И насильно взбадриваясь, он соскочил с дивана, раздвинул штору, раскрыл окно в солнечную искристость тополиной листвы, вдохнул асфальтовый жар городского дня. Лицо защекотал тополиный пух, летевший по всему юго-западу Москвы, поплыл в кабинете, и Крымов сдунул пух со щеки, подошел к зеркалу.

«Знаю ли я его? – подумал он иронически, рассматривая в зеркале усталого, седеющего человека с прищуренными серыми глазами, кровно родственного, близко знакомого и вместе с тем незнакомого, и вдруг вспомнил утренний вестибюль отеля, того, другого человека с несвежим лицом в толпе знаменитостей, праздного, хорошо одетого, чужого здесь, и содрогнулся от стыда, от бессмысленности шестидневного пребывания в Париже. – Что же это за дьявольщина? Кажется, я живу какой-то нереальной, косвенной жизнью. Хожу, ем, произношу необходимые слова, езжу за границу, получаю ненужные премии, а душой там, в том страшном июньском дне, когда погибла Ирина».

Глава вторая

Обычно Крымов входил в приемную уверенной походкой человека, знающего, что здесь, перед солидно обитой благородной кожей дверью, не пропускающей студийные шумы в недра директорского кабинета, его встретит неизменно приветливая, аккуратно причесанная секретарша, и в ее сопровождении он войдет в кабинет, уже издали обласкиваемый всплеском рук Балабанова, раскатистым возгласом: «Да кто это к нам собственной персоной!» – и, распространяя уважительную доброту, умиление, из-за огромного письменного стола выкатится жизнерадостным старым ежом Иван Ксенофонтович и распахнет объятия, точно готовый умереть тут же, на месте, от заблиставшего в его кабинете ослепительного солнца.

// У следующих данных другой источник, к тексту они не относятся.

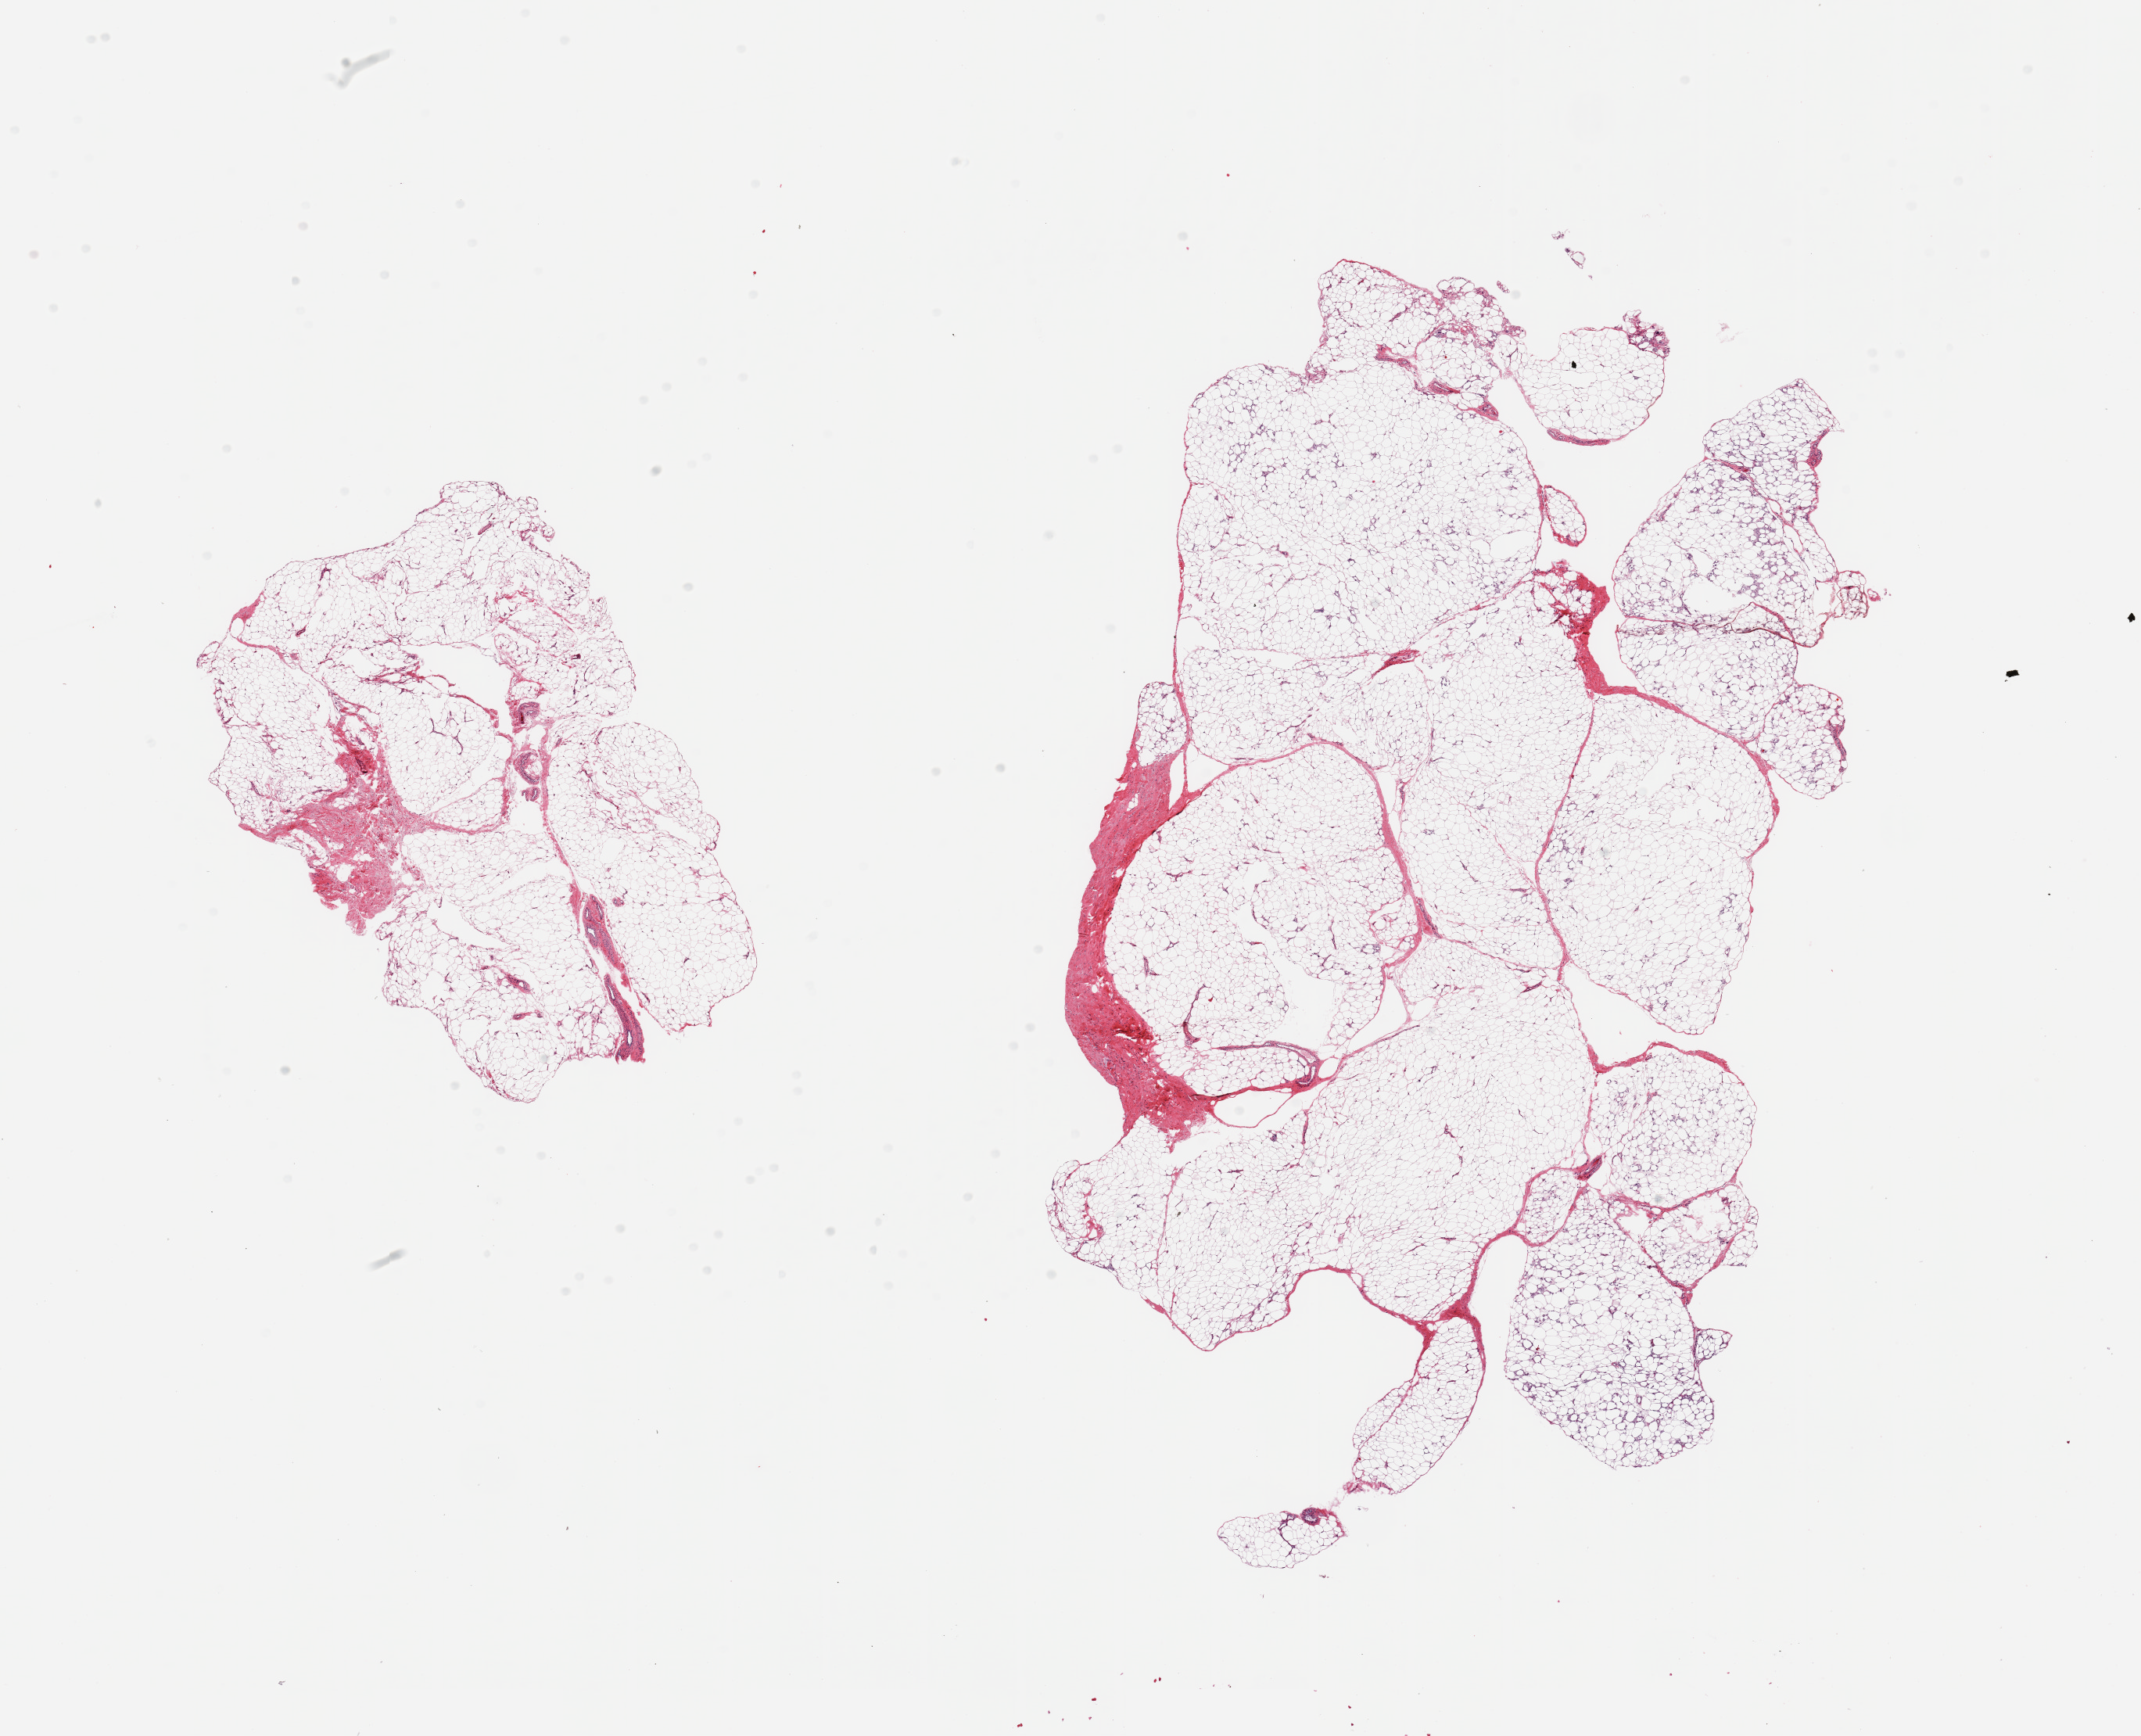
Whole-slide image, hematoxylin and eosin (H&E) stain, a low-resolution overview of the entire scanned area, about 21.7 x 17.6 mm. PAXgene-fixed, paraffin-embedded tissue. Section of adipose tissue (target tissue). Tissue donor sample. Donor sex: male.
Pathologist's review note for this sample: 2 pieces; Fascia/vasuclar elements are <10% of tissue.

Но когда Крымов на следующее после приезда утро вошел в приемную Балабанова, выказывая секретарше обычную дружелюбную беспечность: «Как самочувствие, Ниночка?» – тотчас что-то новое ощутилось им в ее вялой ладошке, в пустоватом взоре поверх его головы, и было что-то новое в ее фразе, когда, не пропустив его сразу, она мгновенно скрылась за дверью: «Я сейчас узнаю». И через минуту, кивком приглашенный ею в кабинет, он почувствовал, что ветер, должно быть, изменил здесь направление со дня отъезда во Францию.

– А, заходи, заходи, парижанин! – проговорил грудным басом Балабанов, против обыкновения сидя за столом, не подымая ежеподобной головы от бумаг, которые вроде бы сосредоточенно читал, и рукой махнул на кресло против стола. – Прошу. С приездом. Остальные послезавтра прилетают? Н-да-с. Поздравляю с международным призом. Капитализм гнилой отметил, и Слава Богу. Пусть чихают и утираются. Ну а что раньше времени прискакал, Вячеслав Андреевич? Париж есть Париж: модные женщины, роскошные витрины, бары, кальвадос… – продолжал он гудящим голосом, углубленный в бумаги, прикрывая опущенными бровями крошечные глаза. – А ты раньше сроку! Неясно-с. Игривый город, игривый… Н-да-с!

И Крымов, увидев эту фальшивую занятость, равнодушное небрежение, чего даже в намеке нельзя было представить совсем недавно, сел в кожаное кресло и нетерпеливо поморщился при последней фразе Балабанова:

– Кто-то хорошо сказал о Париже: город городов…

– Бары, витрины, кальвадос – ребяческая сказка для взрослых дураков, – с досадой перебил Крымов, бросая недокуренную сигарету в чистейшую пепельницу на столе Балабанова, наполненную скрепками. – Вы, насколько я понимаю, серьезно заняты, Иван Ксенофонтович? Может быть, зайти, когда вы освободитесь от увлекательного чтения? Назначьте время – я подожду.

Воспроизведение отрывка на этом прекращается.